[Lines of data]
┌──

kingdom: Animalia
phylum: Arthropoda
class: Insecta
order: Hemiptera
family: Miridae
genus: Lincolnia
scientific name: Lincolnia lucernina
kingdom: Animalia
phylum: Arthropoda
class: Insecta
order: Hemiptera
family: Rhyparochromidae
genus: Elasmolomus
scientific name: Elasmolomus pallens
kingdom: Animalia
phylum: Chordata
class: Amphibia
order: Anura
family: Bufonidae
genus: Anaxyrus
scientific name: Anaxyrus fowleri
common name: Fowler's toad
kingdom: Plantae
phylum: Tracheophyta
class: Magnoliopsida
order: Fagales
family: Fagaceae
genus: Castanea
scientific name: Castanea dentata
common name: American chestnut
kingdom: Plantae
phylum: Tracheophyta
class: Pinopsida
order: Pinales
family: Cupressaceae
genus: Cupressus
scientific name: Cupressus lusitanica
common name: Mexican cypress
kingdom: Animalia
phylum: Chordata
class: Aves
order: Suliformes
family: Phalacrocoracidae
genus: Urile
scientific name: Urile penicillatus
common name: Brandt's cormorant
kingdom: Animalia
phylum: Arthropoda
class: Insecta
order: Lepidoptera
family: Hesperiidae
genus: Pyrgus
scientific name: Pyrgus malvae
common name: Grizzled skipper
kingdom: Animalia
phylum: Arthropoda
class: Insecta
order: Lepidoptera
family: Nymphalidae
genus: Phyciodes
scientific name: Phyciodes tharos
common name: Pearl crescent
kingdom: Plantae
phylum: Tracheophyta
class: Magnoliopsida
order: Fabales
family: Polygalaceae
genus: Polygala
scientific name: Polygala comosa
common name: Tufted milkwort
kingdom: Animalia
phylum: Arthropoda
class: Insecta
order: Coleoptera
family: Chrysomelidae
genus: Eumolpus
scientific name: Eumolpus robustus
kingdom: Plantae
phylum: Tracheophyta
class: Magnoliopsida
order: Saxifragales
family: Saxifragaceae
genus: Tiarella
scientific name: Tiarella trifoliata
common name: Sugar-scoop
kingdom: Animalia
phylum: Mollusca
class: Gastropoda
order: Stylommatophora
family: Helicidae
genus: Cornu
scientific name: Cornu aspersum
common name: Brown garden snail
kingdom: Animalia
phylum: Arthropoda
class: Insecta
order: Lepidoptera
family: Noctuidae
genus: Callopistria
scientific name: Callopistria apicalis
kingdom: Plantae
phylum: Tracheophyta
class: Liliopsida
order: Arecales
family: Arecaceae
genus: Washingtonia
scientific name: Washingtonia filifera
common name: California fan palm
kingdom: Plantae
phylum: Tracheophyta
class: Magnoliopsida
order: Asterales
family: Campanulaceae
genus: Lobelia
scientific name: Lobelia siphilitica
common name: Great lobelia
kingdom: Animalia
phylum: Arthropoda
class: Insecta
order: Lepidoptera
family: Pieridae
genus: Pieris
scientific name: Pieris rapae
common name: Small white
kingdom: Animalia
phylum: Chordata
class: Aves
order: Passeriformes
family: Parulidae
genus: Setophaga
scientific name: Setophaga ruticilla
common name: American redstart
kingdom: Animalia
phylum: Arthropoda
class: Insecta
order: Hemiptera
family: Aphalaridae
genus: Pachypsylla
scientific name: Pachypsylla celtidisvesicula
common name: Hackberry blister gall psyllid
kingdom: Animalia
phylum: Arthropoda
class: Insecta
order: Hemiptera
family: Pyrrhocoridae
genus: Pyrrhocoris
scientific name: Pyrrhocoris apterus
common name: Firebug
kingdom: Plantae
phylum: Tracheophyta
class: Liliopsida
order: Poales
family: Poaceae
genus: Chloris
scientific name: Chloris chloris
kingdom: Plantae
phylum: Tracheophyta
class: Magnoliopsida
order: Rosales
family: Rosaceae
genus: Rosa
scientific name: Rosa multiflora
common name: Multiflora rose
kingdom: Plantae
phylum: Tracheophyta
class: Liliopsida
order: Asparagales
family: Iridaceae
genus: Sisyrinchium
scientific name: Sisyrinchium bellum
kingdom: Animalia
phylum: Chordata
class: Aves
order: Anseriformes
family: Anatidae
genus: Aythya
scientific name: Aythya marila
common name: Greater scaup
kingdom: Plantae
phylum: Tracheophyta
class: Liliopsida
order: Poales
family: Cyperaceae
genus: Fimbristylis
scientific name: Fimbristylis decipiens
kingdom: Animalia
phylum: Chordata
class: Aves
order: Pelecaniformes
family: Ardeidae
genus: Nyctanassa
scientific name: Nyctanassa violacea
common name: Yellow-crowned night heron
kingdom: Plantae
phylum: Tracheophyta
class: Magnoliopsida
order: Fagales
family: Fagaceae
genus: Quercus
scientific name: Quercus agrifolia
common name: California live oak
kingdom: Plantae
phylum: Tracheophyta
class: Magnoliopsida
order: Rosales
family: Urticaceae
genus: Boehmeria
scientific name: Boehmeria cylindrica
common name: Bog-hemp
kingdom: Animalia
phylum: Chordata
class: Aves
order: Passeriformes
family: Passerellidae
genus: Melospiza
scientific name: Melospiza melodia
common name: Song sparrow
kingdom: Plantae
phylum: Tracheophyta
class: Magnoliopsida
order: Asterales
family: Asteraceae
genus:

└──

> _Given task_
Present every line in the entries above as a numbered list, omitting any blank lines.

> _The completed task_
1. kingdom: Animalia
2. phylum: Arthropoda
3. class: Insecta
4. order: Hemiptera
5. family: Miridae
6. genus: Lincolnia
7. scientific name: Lincolnia lucernina
8. kingdom: Animalia
9. phylum: Arthropoda
10. class: Insecta
11. order: Hemiptera
12. family: Rhyparochromidae
13. genus: Elasmolomus
14. scientific name: Elasmolomus pallens
15. kingdom: Animalia
16. phylum: Chordata
17. class: Amphibia
18. order: Anura
19. family: Bufonidae
20. genus: Anaxyrus
21. scientific name: Anaxyrus fowleri
22. common name: Fowler's toad
23. kingdom: Plantae
24. phylum: Tracheophyta
25. class: Magnoliopsida
26. order: Fagales
27. family: Fagaceae
28. genus: Castanea
29. scientific name: Castanea dentata
30. common name: American chestnut
31. kingdom: Plantae
32. phylum: Tracheophyta
33. class: Pinopsida
34. order: Pinales
35. family: Cupressaceae
36. genus: Cupressus
37. scientific name: Cupressus lusitanica
38. common name: Mexican cypress
39. kingdom: Animalia
40. phylum: Chordata
41. class: Aves
42. order: Suliformes
43. family: Phalacrocoracidae
44. genus: Urile
45. scientific name: Urile penicillatus
46. common name: Brandt's cormorant
47. kingdom: Animalia
48. phylum: Arthropoda
49. class: Insecta
50. order: Lepidoptera
51. family: Hesperiidae
52. genus: Pyrgus
53. scientific name: Pyrgus malvae
54. common name: Grizzled skipper
55. kingdom: Animalia
56. phylum: Arthropoda
57. class: Insecta
58. order: Lepidoptera
59. family: Nymphalidae
60. genus: Phyciodes
61. scientific name: Phyciodes tharos
62. common name: Pearl crescent
63. kingdom: Plantae
64. phylum: Tracheophyta
65. class: Magnoliopsida
66. order: Fabales
67. family: Polygalaceae
68. genus: Polygala
69. scientific name: Polygala comosa
70. common name: Tufted milkwort
71. kingdom: Animalia
72. phylum: Arthropoda
73. class: Insecta
74. order: Coleoptera
75. family: Chrysomelidae
76. genus: Eumolpus
77. scientific name: Eumolpus robustus
78. kingdom: Plantae
79. phylum: Tracheophyta
80. class: Magnoliopsida
81. order: Saxifragales
82. family: Saxifragaceae
83. genus: Tiarella
84. scientific name: Tiarella trifoliata
85. common name: Sugar-scoop
86. kingdom: Animalia
87. phylum: Mollusca
88. class: Gastropoda
89. order: Stylommatophora
90. family: Helicidae
91. genus: Cornu
92. scientific name: Cornu aspersum
93. common name: Brown garden snail
94. kingdom: Animalia
95. phylum: Arthropoda
96. class: Insecta
97. order: Lepidoptera
98. family: Noctuidae
99. genus: Callopistria
100. scientific name: Callopistria apicalis
101. kingdom: Plantae
102. phylum: Tracheophyta
103. class: Liliopsida
104. order: Arecales
105. family: Arecaceae
106. genus: Washingtonia
107. scientific name: Washingtonia filifera
108. common name: California fan palm
109. kingdom: Plantae
110. phylum: Tracheophyta
111. class: Magnoliopsida
112. order: Asterales
113. family: Campanulaceae
114. genus: Lobelia
115. scientific name: Lobelia siphilitica
116. common name: Great lobelia
117. kingdom: Animalia
118. phylum: Arthropoda
119. class: Insecta
120. order: Lepidoptera
121. family: Pieridae
122. genus: Pieris
123. scientific name: Pieris rapae
124. common name: Small white
125. kingdom: Animalia
126. phylum: Chordata
127. class: Aves
128. order: Passeriformes
129. family: Parulidae
130. genus: Setophaga
131. scientific name: Setophaga ruticilla
132. common name: American redstart
133. kingdom: Animalia
134. phylum: Arthropoda
135. class: Insecta
136. order: Hemiptera
137. family: Aphalaridae
138. genus: Pachypsylla
139. scientific name: Pachypsylla celtidisvesicula
140. common name: Hackberry blister gall psyllid
141. kingdom: Animalia
142. phylum: Arthropoda
143. class: Insecta
144. order: Hemiptera
145. family: Pyrrhocoridae
146. genus: Pyrrhocoris
147. scientific name: Pyrrhocoris apterus
148. common name: Firebug
149. kingdom: Plantae
150. phylum: Tracheophyta
151. class: Liliopsida
152. order: Poales
153. family: Poaceae
154. genus: Chloris
155. scientific name: Chloris chloris
156. kingdom: Plantae
157. phylum: Tracheophyta
158. class: Magnoliopsida
159. order: Rosales
160. family: Rosaceae
161. genus: Rosa
162. scientific name: Rosa multiflora
163. common name: Multiflora rose
164. kingdom: Plantae
165. phylum: Tracheophyta
166. class: Liliopsida
167. order: Asparagales
168. family: Iridaceae
169. genus: Sisyrinchium
170. scientific name: Sisyrinchium bellum
171. kingdom: Animalia
172. phylum: Chordata
173. class: Aves
174. order: Anseriformes
175. family: Anatidae
176. genus: Aythya
177. scientific name: Aythya marila
178. common name: Greater scaup
179. kingdom: Plantae
180. phylum: Tracheophyta
181. class: Liliopsida
182. order: Poales
183. family: Cyperaceae
184. genus: Fimbristylis
185. scientific name: Fimbristylis decipiens
186. kingdom: Animalia
187. phylum: Chordata
188. class: Aves
189. order: Pelecaniformes
190. family: Ardeidae
191. genus: Nyctanassa
192. scientific name: Nyctanassa violacea
193. common name: Yellow-crowned night heron
194. kingdom: Plantae
195. phylum: Tracheophyta
196. class: Magnoliopsida
197. order: Fagales
198. family: Fagaceae
199. genus: Quercus
200. scientific name: Quercus agrifolia
201. common name: California live oak
202. kingdom: Plantae
203. phylum: Tracheophyta
204. class: Magnoliopsida
205. order: Rosales
206. family: Urticaceae
207. genus: Boehmeria
208. scientific name: Boehmeria cylindrica
209. common name: Bog-hemp
210. kingdom: Animalia
211. phylum: Chordata
212. class: Aves
213. order: Passeriformes
214. family: Passerellidae
215. genus: Melospiza
216. scientific name: Melospiza melodia
217. common name: Song sparrow
218. kingdom: Plantae
219. phylum: Tracheophyta
220. class: Magnoliopsida
221. order: Asterales
222. family: Asteraceae
223. genus:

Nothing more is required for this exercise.